* **PROBLEM REQUIREMENTS**: What you produce should be every line from the data that includes "lines".

* **LISTED RECORDS**:
--

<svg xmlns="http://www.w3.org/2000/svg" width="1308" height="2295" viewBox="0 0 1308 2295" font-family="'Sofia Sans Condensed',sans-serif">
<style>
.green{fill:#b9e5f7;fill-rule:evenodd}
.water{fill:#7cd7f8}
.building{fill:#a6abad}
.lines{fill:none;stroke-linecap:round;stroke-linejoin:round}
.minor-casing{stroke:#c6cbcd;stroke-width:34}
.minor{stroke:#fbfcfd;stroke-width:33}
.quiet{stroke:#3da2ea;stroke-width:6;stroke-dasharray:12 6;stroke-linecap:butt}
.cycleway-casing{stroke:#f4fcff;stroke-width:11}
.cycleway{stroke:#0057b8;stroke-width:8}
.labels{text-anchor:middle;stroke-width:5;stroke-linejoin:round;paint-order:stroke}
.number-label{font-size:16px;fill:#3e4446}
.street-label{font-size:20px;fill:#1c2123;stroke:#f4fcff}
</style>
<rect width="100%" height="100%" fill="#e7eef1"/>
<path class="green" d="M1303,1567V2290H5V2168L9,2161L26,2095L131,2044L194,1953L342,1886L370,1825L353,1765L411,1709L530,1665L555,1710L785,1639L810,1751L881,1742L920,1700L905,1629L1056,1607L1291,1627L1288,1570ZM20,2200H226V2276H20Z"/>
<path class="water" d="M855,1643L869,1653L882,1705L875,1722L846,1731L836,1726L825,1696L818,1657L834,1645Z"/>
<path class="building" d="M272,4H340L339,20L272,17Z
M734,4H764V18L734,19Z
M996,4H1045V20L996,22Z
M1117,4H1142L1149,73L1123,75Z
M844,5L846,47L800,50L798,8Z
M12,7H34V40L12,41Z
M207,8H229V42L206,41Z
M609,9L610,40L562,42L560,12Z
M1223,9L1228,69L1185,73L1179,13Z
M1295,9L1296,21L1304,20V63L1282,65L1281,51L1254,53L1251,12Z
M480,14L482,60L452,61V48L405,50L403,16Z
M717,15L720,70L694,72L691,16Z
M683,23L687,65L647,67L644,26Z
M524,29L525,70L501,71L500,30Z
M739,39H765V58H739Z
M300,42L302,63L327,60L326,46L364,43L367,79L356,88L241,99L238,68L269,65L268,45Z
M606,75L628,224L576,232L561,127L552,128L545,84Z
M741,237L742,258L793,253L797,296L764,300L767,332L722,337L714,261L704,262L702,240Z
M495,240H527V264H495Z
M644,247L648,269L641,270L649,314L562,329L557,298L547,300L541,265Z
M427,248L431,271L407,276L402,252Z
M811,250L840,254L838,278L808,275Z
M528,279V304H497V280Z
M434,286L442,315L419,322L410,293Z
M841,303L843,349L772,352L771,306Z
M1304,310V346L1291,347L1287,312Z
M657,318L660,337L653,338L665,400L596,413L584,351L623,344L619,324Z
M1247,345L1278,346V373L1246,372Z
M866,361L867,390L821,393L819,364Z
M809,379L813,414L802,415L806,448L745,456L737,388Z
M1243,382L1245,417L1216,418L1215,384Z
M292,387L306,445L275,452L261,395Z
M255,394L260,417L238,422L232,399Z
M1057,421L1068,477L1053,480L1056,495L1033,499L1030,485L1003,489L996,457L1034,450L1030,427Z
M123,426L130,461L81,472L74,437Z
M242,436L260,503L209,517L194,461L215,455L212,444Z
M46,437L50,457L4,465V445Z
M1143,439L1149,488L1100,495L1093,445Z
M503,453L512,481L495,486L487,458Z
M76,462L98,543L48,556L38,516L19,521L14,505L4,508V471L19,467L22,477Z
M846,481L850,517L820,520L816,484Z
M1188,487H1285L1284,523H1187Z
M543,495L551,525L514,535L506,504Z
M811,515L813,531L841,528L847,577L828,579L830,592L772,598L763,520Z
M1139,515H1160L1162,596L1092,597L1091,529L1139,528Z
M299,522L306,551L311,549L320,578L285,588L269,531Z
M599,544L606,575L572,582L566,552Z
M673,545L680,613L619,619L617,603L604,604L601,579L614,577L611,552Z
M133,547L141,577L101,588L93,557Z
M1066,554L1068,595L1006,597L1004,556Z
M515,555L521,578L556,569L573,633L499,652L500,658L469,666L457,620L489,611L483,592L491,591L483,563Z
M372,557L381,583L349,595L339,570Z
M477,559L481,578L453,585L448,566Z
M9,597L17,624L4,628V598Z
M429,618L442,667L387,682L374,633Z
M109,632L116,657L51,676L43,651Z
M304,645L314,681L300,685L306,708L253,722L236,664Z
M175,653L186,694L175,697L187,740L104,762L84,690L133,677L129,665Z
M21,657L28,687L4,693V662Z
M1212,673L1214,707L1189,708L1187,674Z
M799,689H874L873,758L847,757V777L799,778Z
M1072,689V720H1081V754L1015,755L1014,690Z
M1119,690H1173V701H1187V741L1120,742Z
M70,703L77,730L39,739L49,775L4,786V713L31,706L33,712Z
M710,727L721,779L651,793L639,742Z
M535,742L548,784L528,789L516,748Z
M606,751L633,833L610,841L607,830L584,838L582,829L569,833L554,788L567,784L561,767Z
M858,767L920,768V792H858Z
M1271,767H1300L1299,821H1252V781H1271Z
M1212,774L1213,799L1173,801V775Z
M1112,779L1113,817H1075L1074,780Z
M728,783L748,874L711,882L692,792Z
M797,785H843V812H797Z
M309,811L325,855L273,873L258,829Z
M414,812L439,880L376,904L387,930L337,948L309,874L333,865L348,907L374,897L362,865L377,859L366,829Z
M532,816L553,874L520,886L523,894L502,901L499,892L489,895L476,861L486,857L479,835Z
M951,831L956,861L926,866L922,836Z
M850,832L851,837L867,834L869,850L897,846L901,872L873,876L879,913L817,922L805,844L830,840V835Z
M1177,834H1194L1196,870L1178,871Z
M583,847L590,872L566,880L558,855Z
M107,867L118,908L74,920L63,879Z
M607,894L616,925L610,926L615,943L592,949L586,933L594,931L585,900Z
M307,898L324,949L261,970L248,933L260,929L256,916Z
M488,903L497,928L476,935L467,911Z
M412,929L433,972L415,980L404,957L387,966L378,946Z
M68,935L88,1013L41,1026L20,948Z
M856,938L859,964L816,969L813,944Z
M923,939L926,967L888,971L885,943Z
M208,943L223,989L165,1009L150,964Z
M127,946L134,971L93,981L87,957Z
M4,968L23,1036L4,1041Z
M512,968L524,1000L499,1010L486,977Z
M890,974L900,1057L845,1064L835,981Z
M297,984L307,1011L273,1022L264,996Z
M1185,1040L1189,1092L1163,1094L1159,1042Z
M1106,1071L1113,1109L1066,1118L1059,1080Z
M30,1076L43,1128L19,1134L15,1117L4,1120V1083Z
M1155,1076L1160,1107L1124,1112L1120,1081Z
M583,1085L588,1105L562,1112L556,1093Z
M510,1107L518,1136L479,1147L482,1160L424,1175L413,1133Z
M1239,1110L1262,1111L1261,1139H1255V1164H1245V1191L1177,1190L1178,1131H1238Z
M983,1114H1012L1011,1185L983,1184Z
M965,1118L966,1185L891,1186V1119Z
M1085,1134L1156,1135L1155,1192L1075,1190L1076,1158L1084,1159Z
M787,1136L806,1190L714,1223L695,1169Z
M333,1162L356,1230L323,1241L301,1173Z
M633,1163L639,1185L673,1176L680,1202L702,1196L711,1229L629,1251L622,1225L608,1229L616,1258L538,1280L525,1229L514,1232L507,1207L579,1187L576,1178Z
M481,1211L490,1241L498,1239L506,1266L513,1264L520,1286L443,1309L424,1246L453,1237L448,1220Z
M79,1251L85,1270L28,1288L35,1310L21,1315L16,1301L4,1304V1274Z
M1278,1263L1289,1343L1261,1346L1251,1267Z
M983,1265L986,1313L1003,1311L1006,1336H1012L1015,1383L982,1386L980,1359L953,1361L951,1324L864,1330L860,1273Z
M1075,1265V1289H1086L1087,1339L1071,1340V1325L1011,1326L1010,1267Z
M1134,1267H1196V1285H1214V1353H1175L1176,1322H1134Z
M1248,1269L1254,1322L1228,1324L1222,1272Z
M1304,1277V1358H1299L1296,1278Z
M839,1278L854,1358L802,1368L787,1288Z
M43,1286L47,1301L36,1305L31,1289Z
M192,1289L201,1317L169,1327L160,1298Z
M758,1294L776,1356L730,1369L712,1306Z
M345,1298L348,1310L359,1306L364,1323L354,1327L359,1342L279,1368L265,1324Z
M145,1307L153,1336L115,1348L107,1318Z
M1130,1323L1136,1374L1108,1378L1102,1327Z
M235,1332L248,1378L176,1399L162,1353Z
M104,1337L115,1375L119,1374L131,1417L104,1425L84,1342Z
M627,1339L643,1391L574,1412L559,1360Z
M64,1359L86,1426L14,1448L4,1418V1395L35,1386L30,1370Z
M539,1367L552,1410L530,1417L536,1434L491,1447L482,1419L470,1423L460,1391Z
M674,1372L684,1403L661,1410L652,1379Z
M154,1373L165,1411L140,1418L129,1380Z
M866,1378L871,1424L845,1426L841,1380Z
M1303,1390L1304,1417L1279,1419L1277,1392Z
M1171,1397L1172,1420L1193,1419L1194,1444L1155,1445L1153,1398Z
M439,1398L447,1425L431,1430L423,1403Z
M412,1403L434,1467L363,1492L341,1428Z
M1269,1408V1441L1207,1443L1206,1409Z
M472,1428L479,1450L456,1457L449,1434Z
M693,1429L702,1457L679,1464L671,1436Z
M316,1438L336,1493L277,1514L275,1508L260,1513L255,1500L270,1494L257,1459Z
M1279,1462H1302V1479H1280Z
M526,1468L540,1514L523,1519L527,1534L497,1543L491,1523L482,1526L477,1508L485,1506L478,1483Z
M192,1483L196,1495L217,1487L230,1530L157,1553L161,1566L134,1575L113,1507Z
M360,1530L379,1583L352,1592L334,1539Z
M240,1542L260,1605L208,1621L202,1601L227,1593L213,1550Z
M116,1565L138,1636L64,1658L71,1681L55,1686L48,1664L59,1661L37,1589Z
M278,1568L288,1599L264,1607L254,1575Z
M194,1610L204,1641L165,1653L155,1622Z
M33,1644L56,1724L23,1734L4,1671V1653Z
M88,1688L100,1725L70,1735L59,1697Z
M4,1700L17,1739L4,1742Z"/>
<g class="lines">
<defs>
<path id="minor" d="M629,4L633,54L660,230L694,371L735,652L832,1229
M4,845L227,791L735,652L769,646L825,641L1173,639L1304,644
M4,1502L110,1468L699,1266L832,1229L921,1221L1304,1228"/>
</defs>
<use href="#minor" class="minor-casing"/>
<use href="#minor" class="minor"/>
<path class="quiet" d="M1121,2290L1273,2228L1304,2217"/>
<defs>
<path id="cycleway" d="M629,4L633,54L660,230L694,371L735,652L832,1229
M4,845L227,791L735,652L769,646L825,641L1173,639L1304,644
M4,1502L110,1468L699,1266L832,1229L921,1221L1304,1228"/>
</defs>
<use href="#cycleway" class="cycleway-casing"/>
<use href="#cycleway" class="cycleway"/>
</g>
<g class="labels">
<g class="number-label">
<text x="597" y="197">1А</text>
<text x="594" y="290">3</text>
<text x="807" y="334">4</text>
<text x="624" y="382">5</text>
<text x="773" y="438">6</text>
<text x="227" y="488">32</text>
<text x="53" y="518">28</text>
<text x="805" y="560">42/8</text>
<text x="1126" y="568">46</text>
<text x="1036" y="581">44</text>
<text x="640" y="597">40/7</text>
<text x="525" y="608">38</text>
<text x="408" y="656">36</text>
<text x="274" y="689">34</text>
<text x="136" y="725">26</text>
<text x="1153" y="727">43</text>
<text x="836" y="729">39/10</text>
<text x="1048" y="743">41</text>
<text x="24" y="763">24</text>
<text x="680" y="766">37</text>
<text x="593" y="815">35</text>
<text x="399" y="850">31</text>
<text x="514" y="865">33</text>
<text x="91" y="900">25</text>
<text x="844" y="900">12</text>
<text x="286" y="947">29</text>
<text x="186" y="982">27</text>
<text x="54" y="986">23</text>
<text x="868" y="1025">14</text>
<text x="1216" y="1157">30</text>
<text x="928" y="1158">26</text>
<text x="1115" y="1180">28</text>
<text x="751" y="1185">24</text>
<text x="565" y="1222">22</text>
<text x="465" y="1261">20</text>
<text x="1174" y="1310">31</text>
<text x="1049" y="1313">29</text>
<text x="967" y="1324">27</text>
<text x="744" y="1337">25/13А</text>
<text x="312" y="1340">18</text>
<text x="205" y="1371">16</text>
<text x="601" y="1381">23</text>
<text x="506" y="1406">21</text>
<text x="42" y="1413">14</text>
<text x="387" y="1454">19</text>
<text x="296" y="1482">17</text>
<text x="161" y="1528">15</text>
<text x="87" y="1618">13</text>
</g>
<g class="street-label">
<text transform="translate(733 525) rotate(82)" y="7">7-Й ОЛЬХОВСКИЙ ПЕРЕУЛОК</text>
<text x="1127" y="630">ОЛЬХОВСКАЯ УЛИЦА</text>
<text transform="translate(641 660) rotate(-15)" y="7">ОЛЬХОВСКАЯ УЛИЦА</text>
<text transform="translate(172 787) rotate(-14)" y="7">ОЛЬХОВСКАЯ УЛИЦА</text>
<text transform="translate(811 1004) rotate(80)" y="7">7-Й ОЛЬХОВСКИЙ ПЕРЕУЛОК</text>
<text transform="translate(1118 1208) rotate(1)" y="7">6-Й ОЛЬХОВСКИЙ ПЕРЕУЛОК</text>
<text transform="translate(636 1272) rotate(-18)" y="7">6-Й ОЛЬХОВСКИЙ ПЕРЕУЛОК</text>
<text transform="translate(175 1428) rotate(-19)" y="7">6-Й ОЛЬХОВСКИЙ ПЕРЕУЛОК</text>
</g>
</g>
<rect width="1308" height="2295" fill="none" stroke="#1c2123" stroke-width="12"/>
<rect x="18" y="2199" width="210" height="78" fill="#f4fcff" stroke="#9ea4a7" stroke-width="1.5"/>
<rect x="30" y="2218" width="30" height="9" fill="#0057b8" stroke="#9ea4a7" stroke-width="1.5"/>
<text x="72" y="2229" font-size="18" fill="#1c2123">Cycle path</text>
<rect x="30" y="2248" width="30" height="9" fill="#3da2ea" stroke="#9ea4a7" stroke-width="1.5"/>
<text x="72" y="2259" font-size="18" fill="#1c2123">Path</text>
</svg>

--

* **ANSWER SPACE**:
.lines{fill:none;stroke-linecap:round;stroke-linejoin:round}
<g class="lines">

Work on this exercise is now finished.